» **WRITTEN INSTRUCTION**: Arrange the records as a two-column CSV headed field and value, one row per line, with each entry in its own quoted field and any line breaks replaced by spaces. Begin at the line that contains "state / province: Ohio" and stop after the line that contains "locality: Region: Potaro-Siparuni.", including nothing outside that span.
- - -
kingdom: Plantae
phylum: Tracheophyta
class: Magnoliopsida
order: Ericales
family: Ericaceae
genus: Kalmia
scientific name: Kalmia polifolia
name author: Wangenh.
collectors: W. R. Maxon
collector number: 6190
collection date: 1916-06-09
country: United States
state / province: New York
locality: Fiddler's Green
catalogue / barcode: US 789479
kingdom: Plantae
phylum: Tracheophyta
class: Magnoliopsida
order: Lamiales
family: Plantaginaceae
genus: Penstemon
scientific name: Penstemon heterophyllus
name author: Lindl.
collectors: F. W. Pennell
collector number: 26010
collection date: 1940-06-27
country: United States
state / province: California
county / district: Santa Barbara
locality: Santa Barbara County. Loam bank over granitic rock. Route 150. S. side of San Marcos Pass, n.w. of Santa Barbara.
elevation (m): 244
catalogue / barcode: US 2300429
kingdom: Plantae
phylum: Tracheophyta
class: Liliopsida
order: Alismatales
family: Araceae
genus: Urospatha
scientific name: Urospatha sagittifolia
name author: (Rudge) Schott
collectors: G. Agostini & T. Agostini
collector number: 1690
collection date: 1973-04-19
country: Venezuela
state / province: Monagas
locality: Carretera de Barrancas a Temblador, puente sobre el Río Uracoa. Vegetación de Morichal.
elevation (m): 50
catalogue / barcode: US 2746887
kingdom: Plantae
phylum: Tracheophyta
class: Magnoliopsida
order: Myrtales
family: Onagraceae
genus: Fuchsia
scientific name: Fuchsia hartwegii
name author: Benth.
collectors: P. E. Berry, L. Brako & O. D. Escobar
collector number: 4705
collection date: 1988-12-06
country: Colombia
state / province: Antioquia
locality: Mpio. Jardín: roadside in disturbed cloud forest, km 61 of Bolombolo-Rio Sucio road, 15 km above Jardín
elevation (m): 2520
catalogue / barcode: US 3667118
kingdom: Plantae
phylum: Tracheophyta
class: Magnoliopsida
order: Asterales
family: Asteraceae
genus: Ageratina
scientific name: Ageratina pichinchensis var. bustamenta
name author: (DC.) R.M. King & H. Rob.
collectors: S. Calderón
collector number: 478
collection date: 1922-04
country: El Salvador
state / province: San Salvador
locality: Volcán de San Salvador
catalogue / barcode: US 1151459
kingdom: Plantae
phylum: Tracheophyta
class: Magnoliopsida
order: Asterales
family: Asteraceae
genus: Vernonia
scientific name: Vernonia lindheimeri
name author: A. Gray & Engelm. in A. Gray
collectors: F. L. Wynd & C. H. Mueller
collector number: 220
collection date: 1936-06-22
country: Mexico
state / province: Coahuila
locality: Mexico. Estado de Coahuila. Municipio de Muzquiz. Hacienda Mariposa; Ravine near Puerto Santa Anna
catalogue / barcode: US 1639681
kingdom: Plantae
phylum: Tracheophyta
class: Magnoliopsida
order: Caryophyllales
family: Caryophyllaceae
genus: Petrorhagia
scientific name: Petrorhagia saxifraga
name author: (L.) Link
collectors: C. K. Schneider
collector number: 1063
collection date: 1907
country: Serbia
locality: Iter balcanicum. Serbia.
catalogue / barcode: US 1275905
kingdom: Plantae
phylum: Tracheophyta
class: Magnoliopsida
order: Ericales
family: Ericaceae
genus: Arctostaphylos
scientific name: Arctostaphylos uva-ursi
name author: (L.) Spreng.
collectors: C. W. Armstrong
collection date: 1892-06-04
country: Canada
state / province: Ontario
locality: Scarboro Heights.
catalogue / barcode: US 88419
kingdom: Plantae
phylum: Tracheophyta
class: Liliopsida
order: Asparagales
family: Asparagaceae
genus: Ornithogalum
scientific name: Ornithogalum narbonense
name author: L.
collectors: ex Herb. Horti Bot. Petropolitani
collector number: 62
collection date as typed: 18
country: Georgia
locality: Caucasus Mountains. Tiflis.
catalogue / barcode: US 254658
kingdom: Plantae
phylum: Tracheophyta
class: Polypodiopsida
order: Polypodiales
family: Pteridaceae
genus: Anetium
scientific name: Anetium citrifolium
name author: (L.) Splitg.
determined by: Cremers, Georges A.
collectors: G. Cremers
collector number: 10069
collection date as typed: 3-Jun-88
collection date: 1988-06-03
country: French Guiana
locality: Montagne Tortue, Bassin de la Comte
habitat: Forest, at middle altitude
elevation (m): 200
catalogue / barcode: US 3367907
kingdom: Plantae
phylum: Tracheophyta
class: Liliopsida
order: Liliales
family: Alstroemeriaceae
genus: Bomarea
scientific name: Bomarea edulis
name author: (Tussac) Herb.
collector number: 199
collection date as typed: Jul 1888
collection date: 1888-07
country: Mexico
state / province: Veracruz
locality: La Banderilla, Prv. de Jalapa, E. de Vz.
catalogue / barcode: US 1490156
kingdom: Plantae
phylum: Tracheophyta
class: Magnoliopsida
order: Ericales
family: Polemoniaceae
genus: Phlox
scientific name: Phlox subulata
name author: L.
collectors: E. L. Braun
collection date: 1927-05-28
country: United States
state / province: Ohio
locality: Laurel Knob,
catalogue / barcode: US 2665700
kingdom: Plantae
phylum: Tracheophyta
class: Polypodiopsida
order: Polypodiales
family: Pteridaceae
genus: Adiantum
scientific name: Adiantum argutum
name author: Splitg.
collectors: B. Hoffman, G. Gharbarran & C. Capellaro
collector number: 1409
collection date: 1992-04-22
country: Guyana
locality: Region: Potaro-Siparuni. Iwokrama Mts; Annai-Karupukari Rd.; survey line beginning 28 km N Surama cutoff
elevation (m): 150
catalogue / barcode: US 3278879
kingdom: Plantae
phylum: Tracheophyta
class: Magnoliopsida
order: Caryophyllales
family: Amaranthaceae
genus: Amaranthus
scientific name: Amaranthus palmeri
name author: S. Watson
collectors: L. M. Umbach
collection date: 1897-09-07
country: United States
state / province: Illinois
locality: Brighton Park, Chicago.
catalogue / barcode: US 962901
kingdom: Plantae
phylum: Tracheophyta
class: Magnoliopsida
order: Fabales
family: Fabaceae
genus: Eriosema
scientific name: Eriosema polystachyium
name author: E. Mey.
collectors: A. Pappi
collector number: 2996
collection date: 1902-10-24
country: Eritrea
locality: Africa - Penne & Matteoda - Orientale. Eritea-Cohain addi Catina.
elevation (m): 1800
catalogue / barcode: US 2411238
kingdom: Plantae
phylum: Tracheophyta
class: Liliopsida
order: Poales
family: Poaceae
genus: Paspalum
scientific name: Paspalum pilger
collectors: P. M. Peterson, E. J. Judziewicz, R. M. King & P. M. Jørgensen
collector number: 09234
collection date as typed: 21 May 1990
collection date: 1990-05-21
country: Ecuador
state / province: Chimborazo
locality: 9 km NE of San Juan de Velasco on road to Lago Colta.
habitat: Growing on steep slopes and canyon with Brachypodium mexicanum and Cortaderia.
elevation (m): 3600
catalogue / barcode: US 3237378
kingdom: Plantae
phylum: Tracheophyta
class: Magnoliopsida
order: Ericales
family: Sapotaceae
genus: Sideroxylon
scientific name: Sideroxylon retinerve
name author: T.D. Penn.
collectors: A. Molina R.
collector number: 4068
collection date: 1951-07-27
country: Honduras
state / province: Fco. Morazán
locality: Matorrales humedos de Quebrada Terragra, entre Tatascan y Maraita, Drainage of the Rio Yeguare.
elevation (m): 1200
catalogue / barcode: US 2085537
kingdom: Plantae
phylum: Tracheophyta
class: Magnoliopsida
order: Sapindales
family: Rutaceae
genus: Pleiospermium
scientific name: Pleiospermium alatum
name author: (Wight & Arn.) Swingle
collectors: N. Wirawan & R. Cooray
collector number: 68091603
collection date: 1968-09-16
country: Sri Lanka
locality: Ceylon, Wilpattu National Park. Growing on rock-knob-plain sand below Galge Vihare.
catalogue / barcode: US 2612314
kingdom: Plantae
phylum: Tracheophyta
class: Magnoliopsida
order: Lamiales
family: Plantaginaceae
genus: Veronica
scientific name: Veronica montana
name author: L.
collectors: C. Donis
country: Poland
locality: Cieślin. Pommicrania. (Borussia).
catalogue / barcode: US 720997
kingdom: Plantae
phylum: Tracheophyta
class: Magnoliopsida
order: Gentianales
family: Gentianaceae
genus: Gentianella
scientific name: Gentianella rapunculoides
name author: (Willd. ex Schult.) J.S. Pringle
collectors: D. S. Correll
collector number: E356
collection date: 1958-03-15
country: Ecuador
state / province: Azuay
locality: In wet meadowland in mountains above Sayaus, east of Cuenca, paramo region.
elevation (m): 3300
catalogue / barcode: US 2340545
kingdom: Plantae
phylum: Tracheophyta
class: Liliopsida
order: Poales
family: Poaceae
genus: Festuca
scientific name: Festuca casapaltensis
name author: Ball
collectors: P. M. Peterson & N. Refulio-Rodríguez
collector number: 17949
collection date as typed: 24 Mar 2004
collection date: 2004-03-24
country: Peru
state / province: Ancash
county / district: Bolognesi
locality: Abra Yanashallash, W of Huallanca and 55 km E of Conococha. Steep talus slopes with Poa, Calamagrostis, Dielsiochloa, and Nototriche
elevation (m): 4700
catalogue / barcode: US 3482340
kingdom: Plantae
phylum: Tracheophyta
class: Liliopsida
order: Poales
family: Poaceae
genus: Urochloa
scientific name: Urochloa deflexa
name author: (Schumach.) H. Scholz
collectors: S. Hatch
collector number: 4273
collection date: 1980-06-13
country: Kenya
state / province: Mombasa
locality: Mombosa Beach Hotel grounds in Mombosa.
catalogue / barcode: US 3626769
- - -
» **WRITTEN SOLUTION**:
field,value
"state / province:","Ohio"
"locality:","Laurel Knob,"
"catalogue / barcode:","US 2665700"
"kingdom:","Plantae"
"phylum:","Tracheophyta"
"class:","Polypodiopsida"
"order:","Polypodiales"
"family:","Pteridaceae"
"genus:","Adiantum"
"scientific name:","Adiantum argutum"
"name author:","Splitg."
"collectors:","B. Hoffman, G. Gharbarran & C. Capellaro"
"collector number:","1409"
"collection date:","1992-04-22"
"country:","Guyana"
"locality:","Region: Potaro-Siparuni. Iwokrama Mts; Annai-Karupukari Rd.; survey line beginning 28 km N Surama cutoff"